There is currently no specific standard in the Australia New Zealand Food Standards Code for the activities of production and processing of horticultural produce.
Despite the lack of specific regulation on-farm, the majority of horticultural produce is grown under prescriptive supplier arrangements. Research has estimated that between 70% and 80% of horticultural produce is grown under Quality Assurance programs of one kind or another.
FSANZ has been examining the most effective ways of ensuring the safety of horticultural produce including examination of the food safety hazards relating to horticultural production and processing and the existing regulatory and non-regulatory measures used to manage those hazards.
For each step in the supply chain there are effective measures available, although not all horticulture businesses may fully understand the importance of effectively implementing measures to minimise contamination.
Safe Food is currently working on collaborative arrangements with all levels of Government and the horticulture industry towards:
- establishing world best practice in ensuring the safety of horticultural products
- ensuring each industry sector within the horticulture supply chain implements sound management systems to ensure safe and hygienic product is delivered to the market place
- adequate and nationally consistent Government standards and regulations relating to food safety and hygiene in horticulture
- effective crises management strategies being in place by the appropriate industry sectors and to this end, ensure that there is a fully integrated and effective communications network
The desired outcome is a greater awareness of, provision for, and commitment to, implementation of food safety measures in horticultural food businesses. In consultation with industry a model is being examined that builds on existing regulatory and non-regulatory measures and aims to maximise food safety in horticultural produce without undue cost to industry, consumers or government. This model is aimed at ensuring that an adequate standard is maintained against market requirements, both locally and overseas, and allows identification of if, and when, further regulation may be needed.
Despite the excellent work already done by retailers, processors and farmers, there is still a risk to the industry at large and to consumers from potential food safety risks that are not managed effectively. Businesses need to have an effective system for recalling unsafe food. For recall to be effective a system to trace produce back to its source is required.

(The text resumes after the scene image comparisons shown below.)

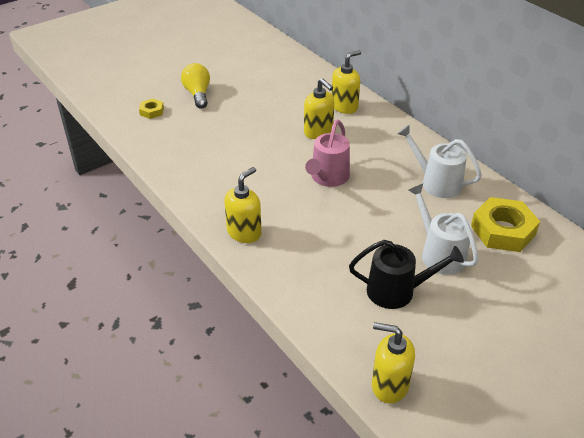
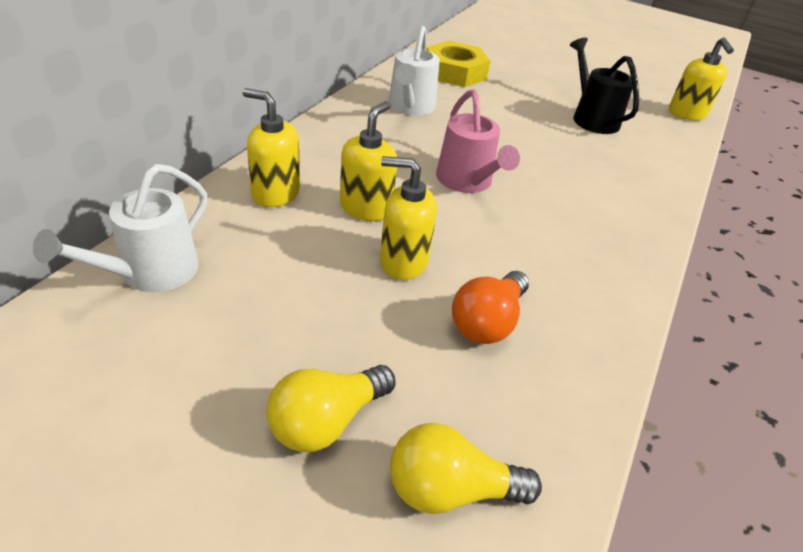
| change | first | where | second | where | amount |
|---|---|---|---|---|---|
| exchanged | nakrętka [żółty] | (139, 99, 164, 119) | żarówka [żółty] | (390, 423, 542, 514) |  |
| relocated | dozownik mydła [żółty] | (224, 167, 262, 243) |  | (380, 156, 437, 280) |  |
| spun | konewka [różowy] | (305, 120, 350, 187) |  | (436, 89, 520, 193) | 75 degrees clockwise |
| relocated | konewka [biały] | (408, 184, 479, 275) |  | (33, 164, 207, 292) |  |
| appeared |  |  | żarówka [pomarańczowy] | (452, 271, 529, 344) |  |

In the event of a horticulture-based food borne illness outbreak, it is crucial to know who in industry and government to contact and the actions to manage the incident. There is value in developing a national industry-government response plan with the horticultural sector.
The result of such a protocol would be timely management should an outbreak occur. If produce can be more quickly traced back, food businesses notified and the problem communicated to the public, the impact of an outbreak can be minimised and thus potentially save lives. Furthermore, a quick resolution of such an incident would minimise the effect on industry.
Finally, it is important to establish whether these measures are achieving their intended outcome and, if not, look at alternative measures. If necessary, this information may indicate the need for further consideration of an on-farm primary production and processing standard.